Quantum hypothesis testing (QHT) has been traditionally studied from the information-theoretic perspective, wherein one is interested in the optimal decay rate of error probabilities as a function of the number of samples of an unknown state. In this paper, we study the sample complexity of QHT, wherein the goal is to determine the minimum number of samples needed to reach a desired error probability. By making use of the wealth of knowledge that already exists in the literature on QHT, we characterize the sample complexity of binary QHT in the symmetric and asymmetric settings, and we provide bounds on the sample complexity of multiple QHT. In more detail, we prove that the sample complexity of symmetric binary QHT depends logarithmically on the inverse error probability and inversely on the negative logarithm of the fidelity. As a counterpart of the quantum Stein's lemma, we also find that the sample complexity of asymmetric binary QHT depends logarithmically on the inverse type II error probability and inversely on the quantum relative entropy. We then provide lower and upper bounds on the sample complexity of multiple QHT, with it remaining an intriguing open question to improve these bounds. The final part of our paper outlines and reviews how sample complexity of QHT is relevant to a broad swathe of research areas and can enhance understanding of many fundamental concepts, including quantum algorithms for simulation and search, quantum learning and classification, and foundations of quantum mechanics. As such, we view our paper as an invitation to researchers coming from different communities to study and contribute to the problem of sample complexity of QHT, and we outline a number of open directions for future research.
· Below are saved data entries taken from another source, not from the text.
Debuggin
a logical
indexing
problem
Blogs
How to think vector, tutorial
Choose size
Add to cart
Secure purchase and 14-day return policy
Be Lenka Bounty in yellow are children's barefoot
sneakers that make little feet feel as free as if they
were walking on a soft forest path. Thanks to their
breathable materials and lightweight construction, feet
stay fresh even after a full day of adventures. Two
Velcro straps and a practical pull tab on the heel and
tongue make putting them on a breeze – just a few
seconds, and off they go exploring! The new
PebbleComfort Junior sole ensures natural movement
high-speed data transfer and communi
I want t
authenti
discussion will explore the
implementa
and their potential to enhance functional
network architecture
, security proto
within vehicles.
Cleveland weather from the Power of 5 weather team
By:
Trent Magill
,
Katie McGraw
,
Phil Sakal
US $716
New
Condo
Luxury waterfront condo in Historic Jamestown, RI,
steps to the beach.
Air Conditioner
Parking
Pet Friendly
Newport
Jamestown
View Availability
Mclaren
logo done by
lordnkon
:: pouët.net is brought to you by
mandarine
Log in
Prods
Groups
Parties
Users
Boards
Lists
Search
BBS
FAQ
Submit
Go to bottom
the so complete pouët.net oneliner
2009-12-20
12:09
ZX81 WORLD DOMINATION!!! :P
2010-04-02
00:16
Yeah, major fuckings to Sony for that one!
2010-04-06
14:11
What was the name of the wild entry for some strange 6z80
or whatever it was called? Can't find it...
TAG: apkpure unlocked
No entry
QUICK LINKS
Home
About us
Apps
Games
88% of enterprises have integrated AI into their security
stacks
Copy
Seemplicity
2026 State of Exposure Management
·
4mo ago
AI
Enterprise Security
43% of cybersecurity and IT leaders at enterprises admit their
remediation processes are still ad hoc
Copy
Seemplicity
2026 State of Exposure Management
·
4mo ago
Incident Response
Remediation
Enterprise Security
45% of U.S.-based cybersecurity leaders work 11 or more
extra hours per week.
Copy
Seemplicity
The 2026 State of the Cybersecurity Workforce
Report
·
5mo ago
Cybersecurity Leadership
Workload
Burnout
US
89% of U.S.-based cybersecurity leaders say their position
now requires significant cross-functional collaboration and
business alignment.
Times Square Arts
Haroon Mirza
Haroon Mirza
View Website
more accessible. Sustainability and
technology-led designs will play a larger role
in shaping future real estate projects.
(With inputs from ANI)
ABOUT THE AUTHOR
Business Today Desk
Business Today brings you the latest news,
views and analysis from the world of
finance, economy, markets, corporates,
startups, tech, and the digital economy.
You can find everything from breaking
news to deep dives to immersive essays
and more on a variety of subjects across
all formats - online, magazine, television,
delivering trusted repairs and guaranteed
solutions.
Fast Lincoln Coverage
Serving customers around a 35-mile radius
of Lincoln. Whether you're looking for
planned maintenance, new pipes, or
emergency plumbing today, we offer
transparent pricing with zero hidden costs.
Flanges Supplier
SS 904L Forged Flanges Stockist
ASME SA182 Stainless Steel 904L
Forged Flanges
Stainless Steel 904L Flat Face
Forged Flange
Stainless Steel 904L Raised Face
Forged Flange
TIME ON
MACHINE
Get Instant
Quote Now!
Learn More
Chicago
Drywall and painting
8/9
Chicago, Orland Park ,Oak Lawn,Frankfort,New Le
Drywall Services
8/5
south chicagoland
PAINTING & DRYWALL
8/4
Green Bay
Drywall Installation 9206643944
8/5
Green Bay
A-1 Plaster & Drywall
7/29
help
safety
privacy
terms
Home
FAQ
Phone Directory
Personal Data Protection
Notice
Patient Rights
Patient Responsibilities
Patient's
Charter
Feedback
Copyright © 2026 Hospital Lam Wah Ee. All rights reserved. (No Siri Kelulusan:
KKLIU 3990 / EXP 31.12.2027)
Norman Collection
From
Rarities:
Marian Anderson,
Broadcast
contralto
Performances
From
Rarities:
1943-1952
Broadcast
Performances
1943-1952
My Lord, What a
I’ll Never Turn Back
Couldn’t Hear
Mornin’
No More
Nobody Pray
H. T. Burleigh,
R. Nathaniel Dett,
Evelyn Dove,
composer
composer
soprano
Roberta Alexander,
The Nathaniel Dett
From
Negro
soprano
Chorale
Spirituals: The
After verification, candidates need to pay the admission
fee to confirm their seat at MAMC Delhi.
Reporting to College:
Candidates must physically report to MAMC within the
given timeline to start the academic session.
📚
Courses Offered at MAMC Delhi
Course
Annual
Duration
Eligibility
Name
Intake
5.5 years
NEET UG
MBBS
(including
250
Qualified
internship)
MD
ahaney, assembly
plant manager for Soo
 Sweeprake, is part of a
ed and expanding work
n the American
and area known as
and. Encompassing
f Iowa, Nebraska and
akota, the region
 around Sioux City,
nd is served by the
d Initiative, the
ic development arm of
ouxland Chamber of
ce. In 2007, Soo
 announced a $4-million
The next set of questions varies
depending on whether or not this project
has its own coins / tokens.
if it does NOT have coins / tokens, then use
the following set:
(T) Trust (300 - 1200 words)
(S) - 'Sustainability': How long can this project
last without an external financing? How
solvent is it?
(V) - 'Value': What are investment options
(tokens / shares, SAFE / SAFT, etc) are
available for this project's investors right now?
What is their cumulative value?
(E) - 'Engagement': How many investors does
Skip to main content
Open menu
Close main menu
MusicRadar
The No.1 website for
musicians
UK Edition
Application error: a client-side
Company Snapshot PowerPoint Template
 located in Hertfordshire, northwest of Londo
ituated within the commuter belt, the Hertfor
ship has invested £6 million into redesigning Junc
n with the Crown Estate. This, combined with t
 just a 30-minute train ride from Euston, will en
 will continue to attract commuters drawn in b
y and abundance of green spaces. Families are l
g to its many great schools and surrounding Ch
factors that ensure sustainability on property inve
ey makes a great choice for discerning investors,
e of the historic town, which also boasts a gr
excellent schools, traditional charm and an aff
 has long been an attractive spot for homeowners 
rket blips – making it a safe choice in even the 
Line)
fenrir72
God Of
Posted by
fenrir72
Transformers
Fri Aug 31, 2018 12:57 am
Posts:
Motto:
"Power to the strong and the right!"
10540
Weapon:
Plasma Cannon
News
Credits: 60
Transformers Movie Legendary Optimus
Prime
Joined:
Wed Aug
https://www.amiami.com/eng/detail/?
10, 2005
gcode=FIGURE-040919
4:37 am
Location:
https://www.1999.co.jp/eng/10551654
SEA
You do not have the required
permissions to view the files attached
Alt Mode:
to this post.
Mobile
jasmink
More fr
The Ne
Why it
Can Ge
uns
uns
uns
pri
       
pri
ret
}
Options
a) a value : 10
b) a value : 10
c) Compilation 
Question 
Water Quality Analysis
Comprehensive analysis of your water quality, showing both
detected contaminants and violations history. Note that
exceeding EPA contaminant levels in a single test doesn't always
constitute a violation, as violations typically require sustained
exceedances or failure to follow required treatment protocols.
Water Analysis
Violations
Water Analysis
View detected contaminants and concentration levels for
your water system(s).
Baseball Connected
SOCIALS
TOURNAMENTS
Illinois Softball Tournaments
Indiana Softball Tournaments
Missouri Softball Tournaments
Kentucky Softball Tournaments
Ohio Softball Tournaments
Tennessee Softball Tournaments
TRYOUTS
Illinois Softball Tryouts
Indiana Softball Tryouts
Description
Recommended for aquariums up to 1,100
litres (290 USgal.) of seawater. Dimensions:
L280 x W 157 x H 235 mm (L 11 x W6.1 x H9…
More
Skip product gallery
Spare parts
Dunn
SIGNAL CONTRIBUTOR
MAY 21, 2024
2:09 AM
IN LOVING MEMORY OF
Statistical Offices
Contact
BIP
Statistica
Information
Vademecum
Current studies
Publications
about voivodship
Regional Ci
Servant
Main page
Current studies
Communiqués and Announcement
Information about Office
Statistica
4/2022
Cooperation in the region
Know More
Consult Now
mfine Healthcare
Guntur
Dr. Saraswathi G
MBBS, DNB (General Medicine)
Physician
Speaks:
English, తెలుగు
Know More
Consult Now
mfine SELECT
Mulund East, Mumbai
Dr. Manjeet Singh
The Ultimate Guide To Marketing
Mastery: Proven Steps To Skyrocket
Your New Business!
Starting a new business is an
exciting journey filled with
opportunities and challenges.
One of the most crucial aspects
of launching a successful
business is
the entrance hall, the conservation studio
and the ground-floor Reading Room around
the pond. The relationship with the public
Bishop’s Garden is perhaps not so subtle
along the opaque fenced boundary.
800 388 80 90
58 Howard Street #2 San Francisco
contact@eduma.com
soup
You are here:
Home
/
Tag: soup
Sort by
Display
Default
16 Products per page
翻译：量子假设检验（QHT）传统上从信息论角度开展研究，关注未知量子态样本数增加时错误概率的最优衰减率。本文研究QHT的样本复杂度问题，旨在确定达到期望错误概率所需的最小样本数。通过充分利用现有QHT文献中的丰富知识，我们刻画了对称与非对称设定下二元QHT的样本复杂度，并给出了多重QHT样本复杂度的上下界。具体而言，我们证明对称二元QHT的样本复杂度与错误概率倒数的对数成正比，与保真度负对数成反比。作为量子Stein引理的对偶结论，我们发现非对称二元QHT的样本复杂度与第二类错误概率倒数的对数成正比，与量子相对熵成反比。进一步地，我们给出了多重QHT样本复杂度的上下界，改进这些界限仍是引人入胜的开放问题。论文最后部分概述并系统阐释了QHT样本复杂度如何广泛关联多个研究领域，能增进对诸多基础概念的理解，包括量子模拟与搜索算法、量子学习与分类，以及量子力学基础。基于此，我们将本文视为向不同领域研究者发出的邀请，期待大家共同研究与贡献于QHT样本复杂度问题，并提出了若干未来可探索的开放研究方向。